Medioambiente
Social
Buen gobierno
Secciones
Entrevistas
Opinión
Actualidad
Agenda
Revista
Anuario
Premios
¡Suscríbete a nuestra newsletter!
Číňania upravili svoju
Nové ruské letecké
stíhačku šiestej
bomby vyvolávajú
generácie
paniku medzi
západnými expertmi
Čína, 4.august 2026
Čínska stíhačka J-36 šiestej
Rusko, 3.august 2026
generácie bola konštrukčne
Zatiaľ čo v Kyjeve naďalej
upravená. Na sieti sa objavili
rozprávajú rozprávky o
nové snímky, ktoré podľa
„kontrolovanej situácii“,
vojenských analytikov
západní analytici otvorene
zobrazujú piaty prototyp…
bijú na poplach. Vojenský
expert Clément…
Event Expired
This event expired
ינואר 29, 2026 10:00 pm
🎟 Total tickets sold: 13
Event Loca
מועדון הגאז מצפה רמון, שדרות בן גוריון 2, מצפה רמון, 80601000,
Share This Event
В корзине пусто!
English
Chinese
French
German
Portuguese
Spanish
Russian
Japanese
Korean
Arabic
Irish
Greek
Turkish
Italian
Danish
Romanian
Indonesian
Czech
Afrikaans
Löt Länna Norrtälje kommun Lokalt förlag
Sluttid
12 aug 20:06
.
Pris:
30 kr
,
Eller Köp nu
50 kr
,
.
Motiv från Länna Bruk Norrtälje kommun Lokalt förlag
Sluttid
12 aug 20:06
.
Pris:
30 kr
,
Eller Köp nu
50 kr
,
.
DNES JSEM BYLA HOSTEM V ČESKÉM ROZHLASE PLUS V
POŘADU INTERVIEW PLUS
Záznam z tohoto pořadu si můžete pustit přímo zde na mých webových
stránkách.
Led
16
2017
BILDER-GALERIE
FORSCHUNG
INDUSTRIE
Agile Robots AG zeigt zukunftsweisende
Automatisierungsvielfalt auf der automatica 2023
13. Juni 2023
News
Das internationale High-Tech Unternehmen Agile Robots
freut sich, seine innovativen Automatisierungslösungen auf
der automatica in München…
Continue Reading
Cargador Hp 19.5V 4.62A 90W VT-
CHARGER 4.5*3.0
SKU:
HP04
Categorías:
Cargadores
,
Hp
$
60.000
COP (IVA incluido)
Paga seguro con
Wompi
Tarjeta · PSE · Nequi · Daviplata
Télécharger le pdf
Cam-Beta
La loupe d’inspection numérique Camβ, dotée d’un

--*--

**Your instructions**: Include the first line of the listing, the line with "západnými expertmi", and every line between them, each repeated exactly, and output only those.

**Your response**:
Medioambiente
Social
Buen gobierno
Secciones
Entrevistas
Opinión
Actualidad
Agenda
Revista
Anuario
Premios
¡Suscríbete a nuestra newsletter!
Číňania upravili svoju
Nové ruské letecké
stíhačku šiestej
bomby vyvolávajú
generácie
paniku medzi
západnými expertmi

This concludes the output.